Four short links: 13 January 2011

Strict Javascript, Data Corporation, Business Models, Graph Visualization

  1. Strict Mode is Coming to Town (YUI Blog) — Javascript gets strictures. In addition to the obvious benefits to program reliability and readability, strict mode is helping to solve the Mashup Problem. We want to be able to invite third party code onto our pages to do useful things for us and our users, without giving that code the license to take over the browser or to misrepresent itself to the user or our servers. We need to constrain the third party code.

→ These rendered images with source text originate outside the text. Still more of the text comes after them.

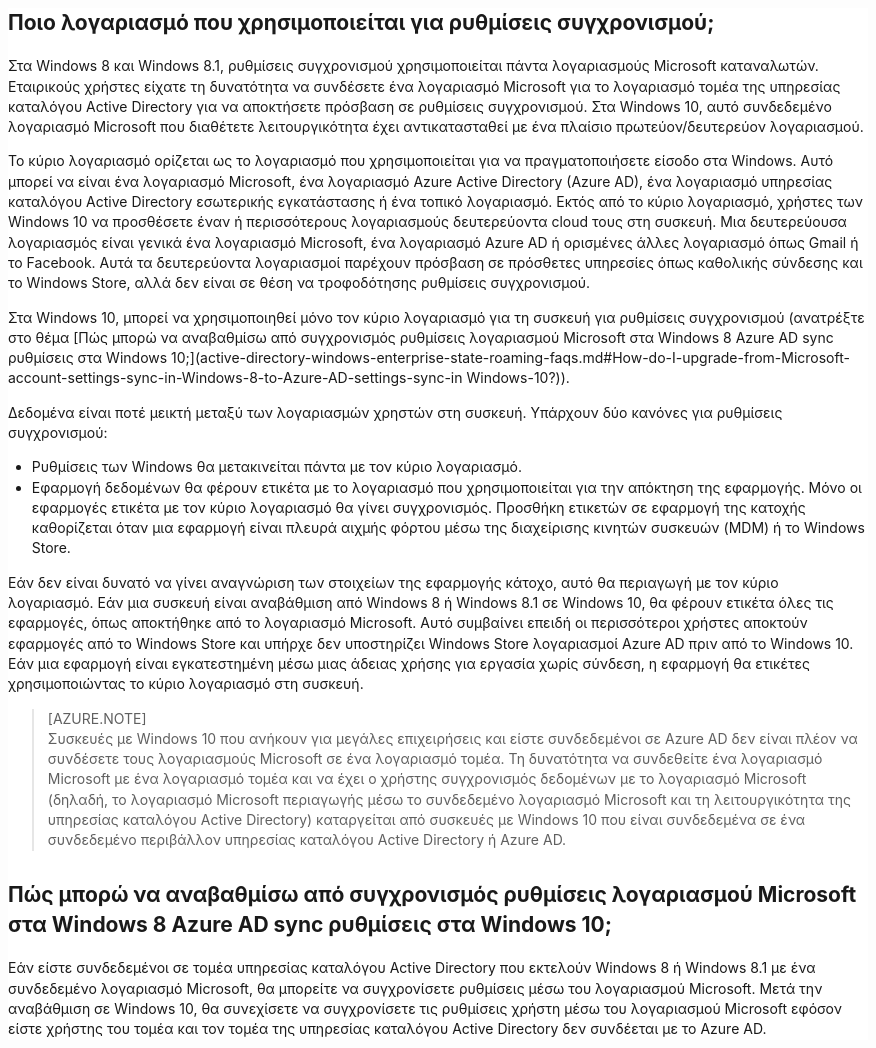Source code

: ## <a name="what-account-is-used-for-settings-sync"></a>Ποιο λογαριασμό που χρησιμοποιείται για ρυθμίσεις συγχρονισμού;
Στα Windows 8 και Windows 8.1, ρυθμίσεις συγχρονισμού χρησιμοποιείται πάντα λογαριασμούς Microsoft καταναλωτών. Εταιρικούς χρήστες είχατε τη δυνατότητα να συνδέσετε ένα λογαριασμό Microsoft για το λογαριασμό τομέα της υπηρεσίας καταλόγου Active Directory για να αποκτήσετε πρόσβαση σε ρυθμίσεις συγχρονισμού. Στα Windows 10, αυτό συνδεδεμένο λογαριασμό Microsoft που διαθέτετε λειτουργικότητα έχει αντικατασταθεί με ένα πλαίσιο πρωτεύον/δευτερεύον λογαριασμού.

Το κύριο λογαριασμό ορίζεται ως το λογαριασμό που χρησιμοποιείται για να πραγματοποιήσετε είσοδο στα Windows. Αυτό μπορεί να είναι ένα λογαριασμό Microsoft, ένα λογαριασμό Azure Active Directory (Azure AD), ένα λογαριασμό υπηρεσίας καταλόγου Active Directory εσωτερικής εγκατάστασης ή ένα τοπικό λογαριασμό. Εκτός από το κύριο λογαριασμό, χρήστες των Windows 10 να προσθέσετε έναν ή περισσότερους λογαριασμούς δευτερεύοντα cloud τους στη συσκευή. Μια δευτερεύουσα λογαριασμός είναι γενικά ένα λογαριασμό Microsoft, ένα λογαριασμό Azure AD ή ορισμένες άλλες λογαριασμό όπως Gmail ή το Facebook. Αυτά τα δευτερεύοντα λογαριασμοί παρέχουν πρόσβαση σε πρόσθετες υπηρεσίες όπως καθολικής σύνδεσης και το Windows Store, αλλά δεν είναι σε θέση να τροφοδότησης ρυθμίσεις συγχρονισμού.

Στα Windows 10, μπορεί να χρησιμοποιηθεί μόνο τον κύριο λογαριασμό για τη συσκευή για ρυθμίσεις συγχρονισμού (ανατρέξτε στο θέμα [Πώς μπορώ να αναβαθμίσω από συγχρονισμός ρυθμίσεις λογαριασμού Microsoft στα Windows 8 Azure AD sync ρυθμίσεις στα Windows 10;](active-directory-windows-enterprise-state-roaming-faqs.md#How-do-I-upgrade-from-Microsoft-account-settings-sync-in-Windows-8-to-Azure-AD-settings-sync-in Windows-10?)).

Δεδομένα είναι ποτέ μεικτή μεταξύ των λογαριασμών χρηστών στη συσκευή. Υπάρχουν δύο κανόνες για ρυθμίσεις συγχρονισμού:

- Ρυθμίσεις των Windows θα μετακινείται πάντα με τον κύριο λογαριασμό.
- Εφαρμογή δεδομένων θα φέρουν ετικέτα με το λογαριασμό που χρησιμοποιείται για την απόκτηση της εφαρμογής. Μόνο οι εφαρμογές ετικέτα με τον κύριο λογαριασμό θα γίνει συγχρονισμός. Προσθήκη ετικετών σε εφαρμογή της κατοχής καθορίζεται όταν μια εφαρμογή είναι πλευρά αιχμής φόρτου μέσω της διαχείρισης κινητών συσκευών (MDM) ή το Windows Store.

Εάν δεν είναι δυνατό να γίνει αναγνώριση των στοιχείων της εφαρμογής κάτοχο, αυτό θα περιαγωγή με τον κύριο λογαριασμό. Εάν μια συσκευή είναι αναβάθμιση από Windows 8 ή Windows 8.1 σε Windows 10, θα φέρουν ετικέτα όλες τις εφαρμογές, όπως αποκτήθηκε από το λογαριασμό Microsoft. Αυτό συμβαίνει επειδή οι περισσότεροι χρήστες αποκτούν εφαρμογές από το Windows Store και υπήρχε δεν υποστηρίζει Windows Store λογαριασμοί Azure AD πριν από το Windows 10. Εάν μια εφαρμογή είναι εγκατεστημένη μέσω μιας άδειας χρήσης για εργασία χωρίς σύνδεση, η εφαρμογή θα ετικέτες χρησιμοποιώντας το κύριο λογαριασμό στη συσκευή.

>[AZURE.NOTE]  
> Συσκευές με Windows 10 που ανήκουν για μεγάλες επιχειρήσεις και είστε συνδεδεμένοι σε Azure AD δεν είναι πλέον να συνδέσετε τους λογαριασμούς Microsoft σε ένα λογαριασμό τομέα. Τη δυνατότητα να συνδεθείτε ένα λογαριασμό Microsoft με ένα λογαριασμό τομέα και να έχει ο χρήστης συγχρονισμός δεδομένων με το λογαριασμό Microsoft (δηλαδή, το λογαριασμό Microsoft περιαγωγής μέσω το συνδεδεμένο λογαριασμό Microsoft και τη λειτουργικότητα της υπηρεσίας καταλόγου Active Directory) καταργείται από συσκευές με Windows 10 που είναι συνδεδεμένα σε ένα συνδεδεμένο περιβάλλον υπηρεσίας καταλόγου Active Directory ή Azure AD.

## <a name="how-do-i-upgrade-from-microsoft-account-settings-sync-in-windows-8-to-azure-ad-settings-sync-in-windows-10"></a>Πώς μπορώ να αναβαθμίσω από συγχρονισμός ρυθμίσεις λογαριασμού Microsoft στα Windows 8 Azure AD sync ρυθμίσεις στα Windows 10;
Εάν είστε συνδεδεμένοι σε τομέα υπηρεσίας καταλόγου Active Directory που εκτελούν Windows 8 ή Windows 8.1 με ένα συνδεδεμένο λογαριασμό Microsoft, θα μπορείτε να συγχρονίσετε ρυθμίσεις μέσω του λογαριασμού Microsoft. Μετά την αναβάθμιση σε Windows 10, θα συνεχίσετε να συγχρονίσετε τις ρυθμίσεις χρήστη μέσω του λογαριασμού Microsoft εφόσον είστε χρήστης του τομέα και τον τομέα της υπηρεσίας καταλόγου Active Directory δεν συνδέεται με το Azure AD.
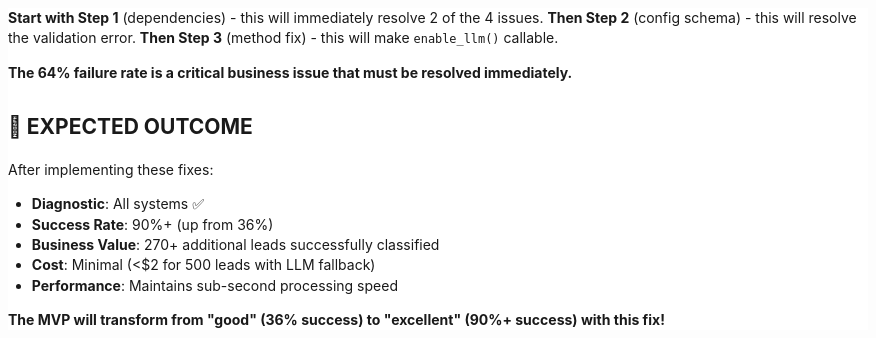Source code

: **Start with Step 1** (dependencies) - this will immediately resolve 2 of the 4 issues.
**Then Step 2** (config schema) - this will resolve the validation error.
**Then Step 3** (method fix) - this will make `enable_llm()` callable.

**The 64% failure rate is a critical business issue that must be resolved immediately.**

## 🎉 **EXPECTED OUTCOME**

After implementing these fixes:
- **Diagnostic**: All systems ✅
- **Success Rate**: 90%+ (up from 36%)
- **Business Value**: 270+ additional leads successfully classified
- **Cost**: Minimal (<$2 for 500 leads with LLM fallback)
- **Performance**: Maintains sub-second processing speed

**The MVP will transform from "good" (36% success) to "excellent" (90%+ success) with this fix!**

  2. Public Data Corporation — UK to form a corporation to centralize both opening and commercializing government data. “A Public Data Corporation will bring benefits in three areas. Firstly and most importantly it will allow us to make data freely available, and where charging for data is appropriate to do so on a consistent basis. It will be a centre where developers, businesses and members of the public can access data and use it to develop internet applications, inform their business decisions or identify ways to run public services more efficiently. Some of this work is already taking place but there is huge potential to do more. Secondly, it will be a centre of excellence where expertise in collecting, managing, storing and distributing data can be brought together. This will enable substantial operational synergies. Thirdly, it can be a vehicle which will attract private investment.” Did I wake up in crazyland? Private Investment?!!
  3. What If Flickr Fails — thoughtful piece about business models. Among all the revenue diets a company might have, advertising equates best with candy. Its nutritive value is easily-burned carbohydrates. A nice energy boost, but not the protein-rich stuff comprised of products and services that provide direct benefits or persistent assets.
  4. Arbor.js — graph visualization library in Javascript.